▸ Extracted text:
Despite that criticism, I think this is a pretty capable little tablet, and I like it. I don't really NEED it, but I like it, and I'll get some use out of it when I want something less bulky than my iPad, but without the small screen of my Android phone. So far, I've used it in bed (I won't use my iPad when laying in bed, it is too expensive to risk dropping or rolling over on<!>, and too heavy to hold overhead when laying on my back). And I expect to take the NC on trips where I may have to check my luggage for storage, but don't want to carry a larger tablet around with me. The Nook Color will fit in the largest pockets of my photo vest, which makes it MUCH easier than the ipad to tote around with me when sightseeing or museum-hopping.

▸ Source data:
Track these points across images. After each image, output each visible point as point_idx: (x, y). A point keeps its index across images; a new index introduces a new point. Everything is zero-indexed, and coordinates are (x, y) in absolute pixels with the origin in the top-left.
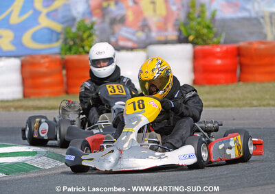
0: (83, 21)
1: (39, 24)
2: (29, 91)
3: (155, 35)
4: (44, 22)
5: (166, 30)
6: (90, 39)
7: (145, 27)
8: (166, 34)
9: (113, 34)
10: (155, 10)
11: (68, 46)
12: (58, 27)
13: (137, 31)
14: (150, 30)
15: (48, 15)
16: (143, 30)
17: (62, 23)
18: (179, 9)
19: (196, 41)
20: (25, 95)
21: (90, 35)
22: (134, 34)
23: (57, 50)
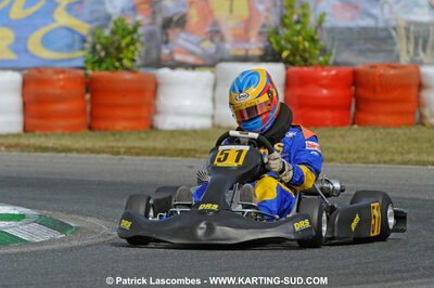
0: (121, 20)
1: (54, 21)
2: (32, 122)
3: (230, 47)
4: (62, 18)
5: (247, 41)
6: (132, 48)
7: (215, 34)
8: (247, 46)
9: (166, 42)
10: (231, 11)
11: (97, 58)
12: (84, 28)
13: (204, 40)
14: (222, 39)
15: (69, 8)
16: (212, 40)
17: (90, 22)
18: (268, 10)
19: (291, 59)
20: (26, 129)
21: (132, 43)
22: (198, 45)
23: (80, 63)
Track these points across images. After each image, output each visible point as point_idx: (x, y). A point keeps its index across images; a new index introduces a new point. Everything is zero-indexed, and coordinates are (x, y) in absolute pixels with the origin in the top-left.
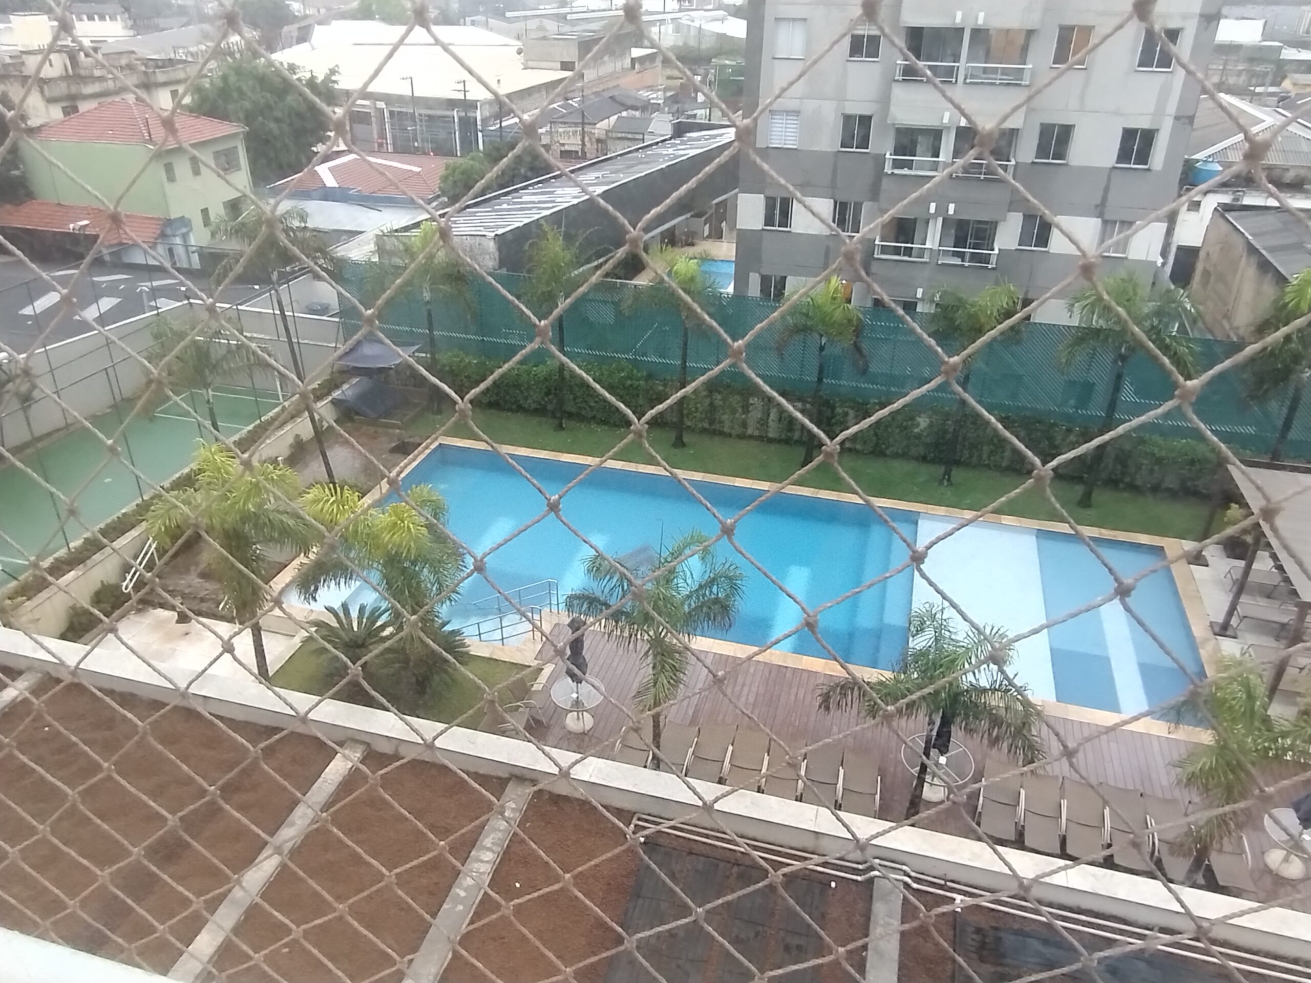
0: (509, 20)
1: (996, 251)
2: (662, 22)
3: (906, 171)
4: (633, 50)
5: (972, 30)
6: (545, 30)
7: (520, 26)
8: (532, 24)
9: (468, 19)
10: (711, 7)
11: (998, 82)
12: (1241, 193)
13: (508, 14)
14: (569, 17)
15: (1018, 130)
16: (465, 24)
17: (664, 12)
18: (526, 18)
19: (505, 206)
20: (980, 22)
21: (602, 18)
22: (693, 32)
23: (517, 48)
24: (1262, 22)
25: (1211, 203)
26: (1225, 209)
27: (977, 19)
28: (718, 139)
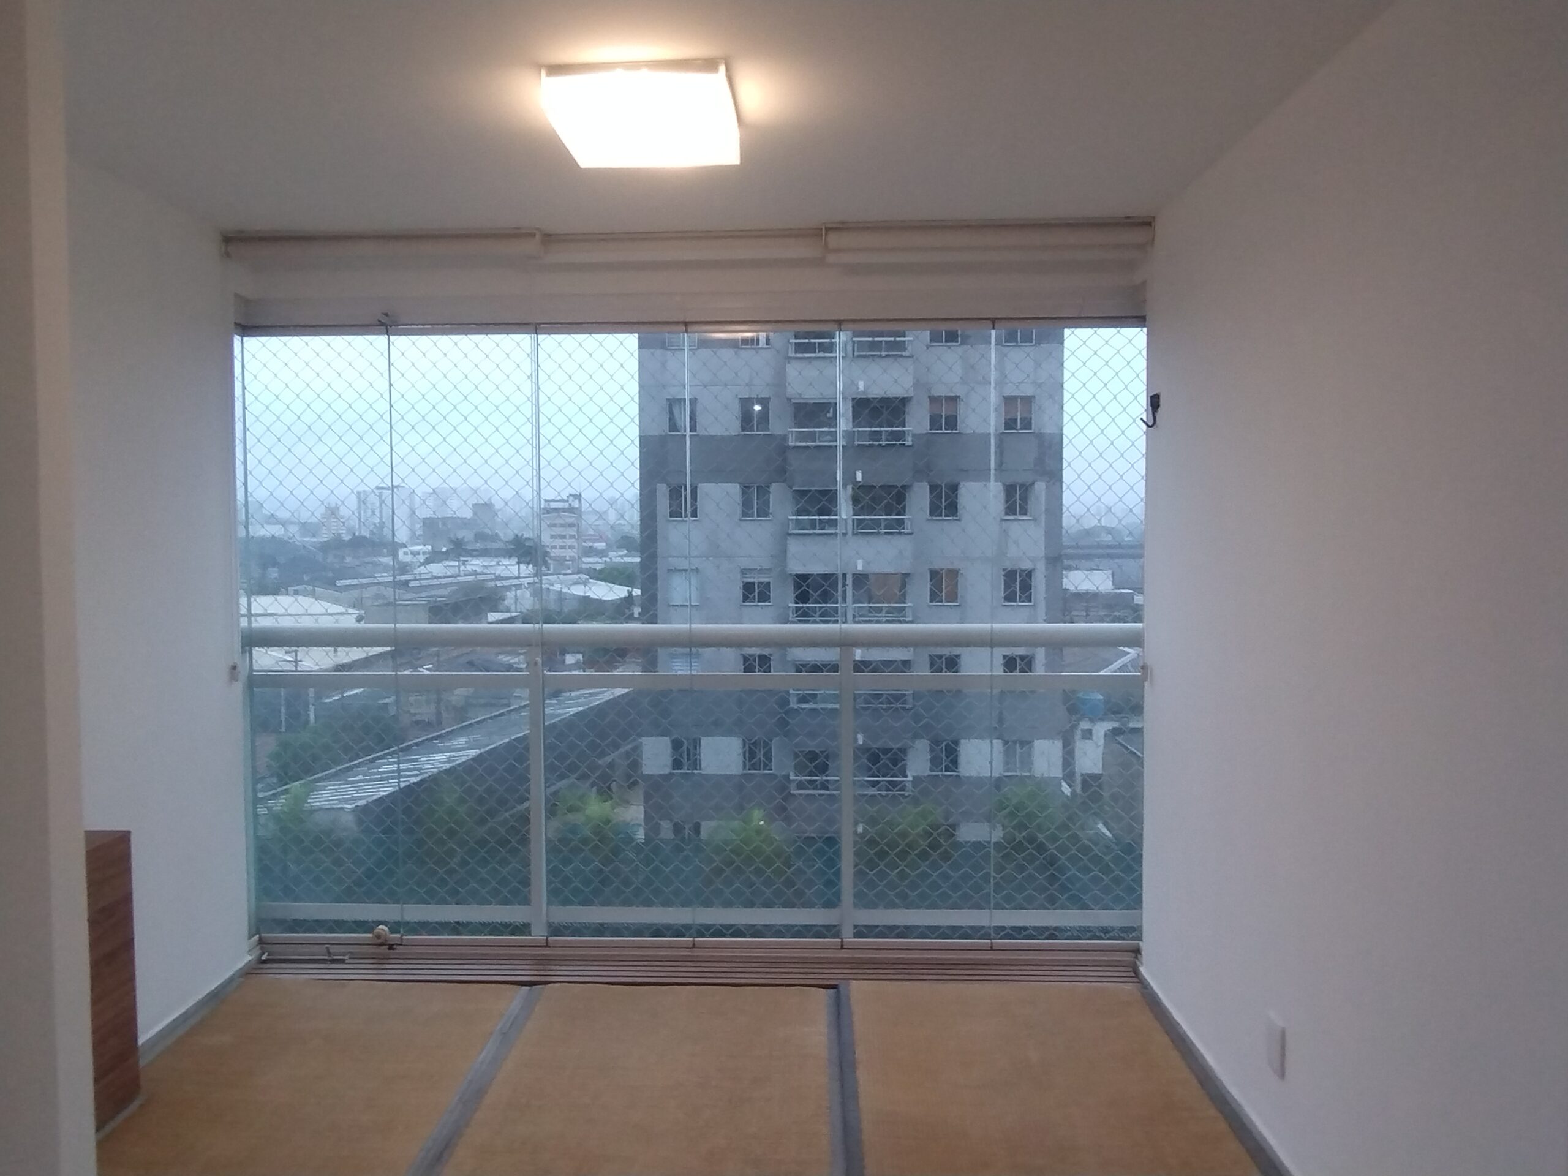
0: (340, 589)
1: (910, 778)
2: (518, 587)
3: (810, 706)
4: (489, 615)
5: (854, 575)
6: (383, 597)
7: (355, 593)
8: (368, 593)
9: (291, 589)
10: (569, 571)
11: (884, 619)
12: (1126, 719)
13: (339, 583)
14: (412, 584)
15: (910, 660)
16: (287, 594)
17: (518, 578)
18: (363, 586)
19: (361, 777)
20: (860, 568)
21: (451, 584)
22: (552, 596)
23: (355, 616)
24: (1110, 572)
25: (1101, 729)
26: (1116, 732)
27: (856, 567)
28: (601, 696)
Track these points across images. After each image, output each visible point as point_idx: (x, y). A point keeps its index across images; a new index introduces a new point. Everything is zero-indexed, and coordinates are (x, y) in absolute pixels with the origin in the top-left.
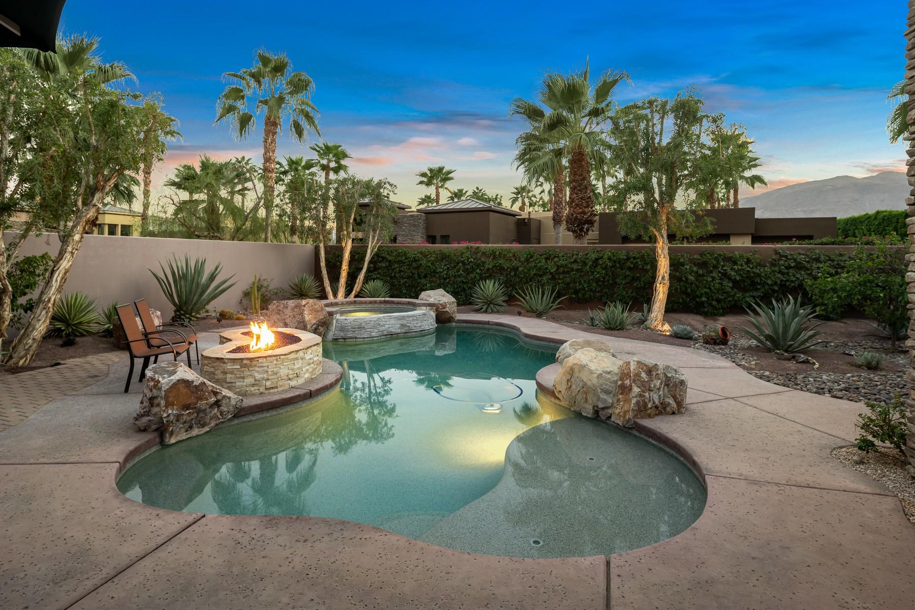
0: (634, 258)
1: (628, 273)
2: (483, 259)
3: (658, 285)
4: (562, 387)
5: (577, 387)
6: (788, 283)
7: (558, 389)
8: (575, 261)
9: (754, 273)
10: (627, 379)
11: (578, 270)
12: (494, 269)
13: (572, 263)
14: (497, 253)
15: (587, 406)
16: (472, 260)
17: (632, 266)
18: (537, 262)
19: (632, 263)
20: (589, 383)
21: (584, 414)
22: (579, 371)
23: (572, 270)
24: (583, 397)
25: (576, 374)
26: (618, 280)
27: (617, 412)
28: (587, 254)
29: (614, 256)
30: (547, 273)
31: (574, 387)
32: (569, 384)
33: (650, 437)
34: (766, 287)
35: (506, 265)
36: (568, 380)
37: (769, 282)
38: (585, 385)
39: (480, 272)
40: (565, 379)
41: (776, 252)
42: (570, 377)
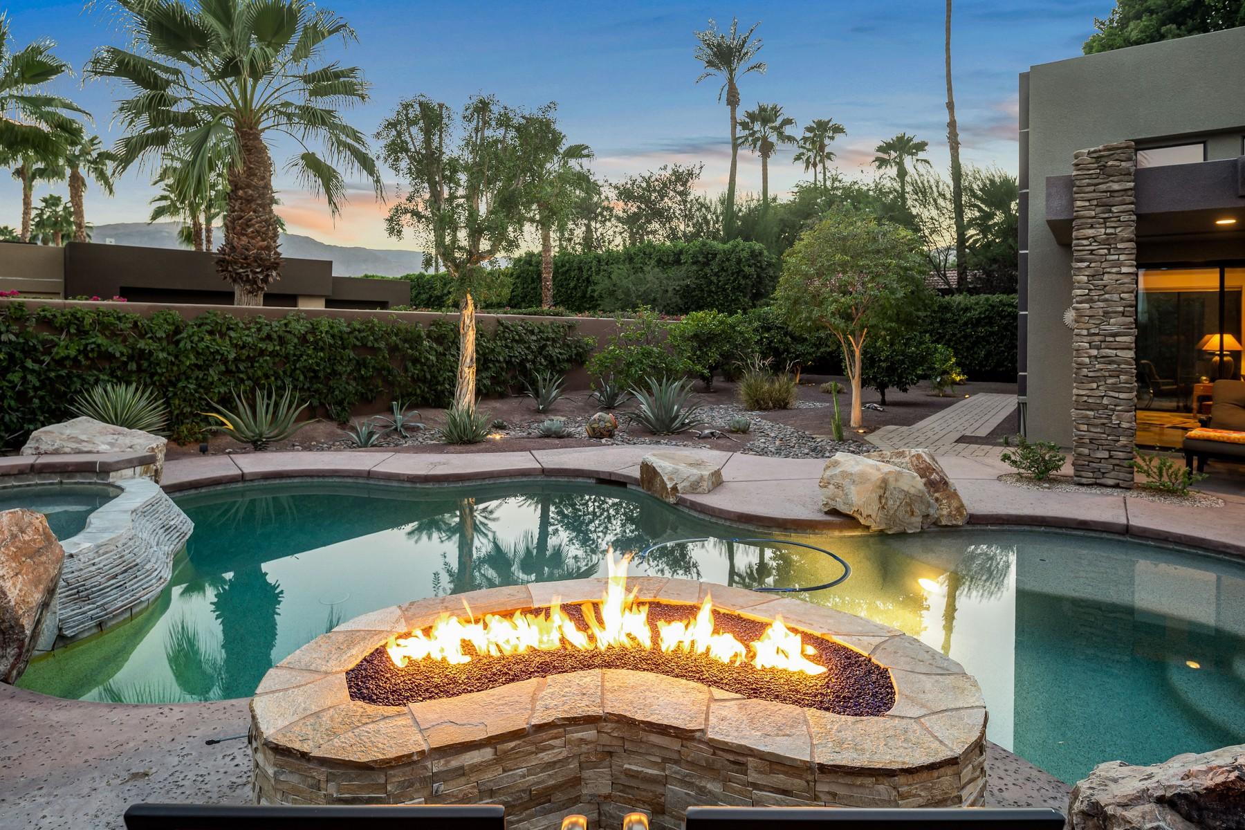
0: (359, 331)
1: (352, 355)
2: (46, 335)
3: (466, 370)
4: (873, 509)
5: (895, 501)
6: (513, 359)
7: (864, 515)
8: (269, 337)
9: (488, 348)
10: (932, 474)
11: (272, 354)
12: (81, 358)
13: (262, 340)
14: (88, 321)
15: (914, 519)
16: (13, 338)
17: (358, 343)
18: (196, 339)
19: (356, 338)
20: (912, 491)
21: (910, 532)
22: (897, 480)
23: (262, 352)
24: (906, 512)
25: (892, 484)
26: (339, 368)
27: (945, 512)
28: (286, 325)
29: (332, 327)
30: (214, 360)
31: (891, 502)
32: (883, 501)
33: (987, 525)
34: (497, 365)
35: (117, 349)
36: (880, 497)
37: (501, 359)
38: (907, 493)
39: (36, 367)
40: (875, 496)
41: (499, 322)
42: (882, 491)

▸ Required action 1: Print the Nook Color text in full, word for word.
▸ Required action 2: Arrange the listing as a Markdown table with the columns Row and Line, one numbered row per line and no blank lines. Begin at the first line of the listing, stop after the line that contains "23: (80, 63)", and leave the pictures out.
The listing has nothing to do with the Nook Color text.

▸ Output 1:
Despite that criticism, I think this is a pretty capable little tablet, and I like it. I don't really NEED it, but I like it, and I'll get some use out of it when I want something less bulky than my iPad, but without the small screen of my Android phone. So far, I've used it in bed (I won't use my iPad when laying in bed, it is too expensive to risk dropping or rolling over on<!>, and too heavy to hold overhead when laying on my back). And I expect to take the NC on trips where I may have to check my luggage for storage, but don't want to carry a larger tablet around with me. The Nook Color will fit in the largest pockets of my photo vest, which makes it MUCH easier than the ipad to tote around with me when sightseeing or museum-hopping.

▸ Output 2:
| Row | Line |
|---|---|
| 1 | Track these points across images. After each image, output each visible point as point_idx: (x, y). A point keeps its index across images; a new index introduces a new point. Everything is zero-indexed, and coordinates are (x, y) in absolute pixels with the origin in the top-left. |
| 2 | 0: (83, 21) |
| 3 | 1: (39, 24) |
| 4 | 2: (29, 91) |
| 5 | 3: (155, 35) |
| 6 | 4: (44, 22) |
| 7 | 5: (166, 30) |
| 8 | 6: (90, 39) |
| 9 | 7: (145, 27) |
| 10 | 8: (166, 34) |
| 11 | 9: (113, 34) |
| 12 | 10: (155, 10) |
| 13 | 11: (68, 46) |
| 14 | 12: (58, 27) |
| 15 | 13: (137, 31) |
| 16 | 14: (150, 30) |
| 17 | 15: (48, 15) |
| 18 | 16: (143, 30) |
| 19 | 17: (62, 23) |
| 20 | 18: (179, 9) |
| 21 | 19: (196, 41) |
| 22 | 20: (25, 95) |
| 23 | 21: (90, 35) |
| 24 | 22: (134, 34) |
| 25 | 23: (57, 50) |
| 26 | 0: (121, 20) |
| 27 | 1: (54, 21) |
| 28 | 2: (32, 122) |
| 29 | 3: (230, 47) |
| 30 | 4: (62, 18) |
| 31 | 5: (247, 41) |
| 32 | 6: (132, 48) |
| 33 | 7: (215, 34) |
| 34 | 8: (247, 46) |
| 35 | 9: (166, 42) |
| 36 | 10: (231, 11) |
| 37 | 11: (97, 58) |
| 38 | 12: (84, 28) |
| 39 | 13: (204, 40) |
| 40 | 14: (222, 39) |
| 41 | 15: (69, 8) |
| 42 | 16: (212, 40) |
| 43 | 17: (90, 22) |
| 44 | 18: (268, 10) |
| 45 | 19: (291, 59) |
| 46 | 20: (26, 129) |
| 47 | 21: (132, 43) |
| 48 | 22: (198, 45) |
| 49 | 23: (80, 63) |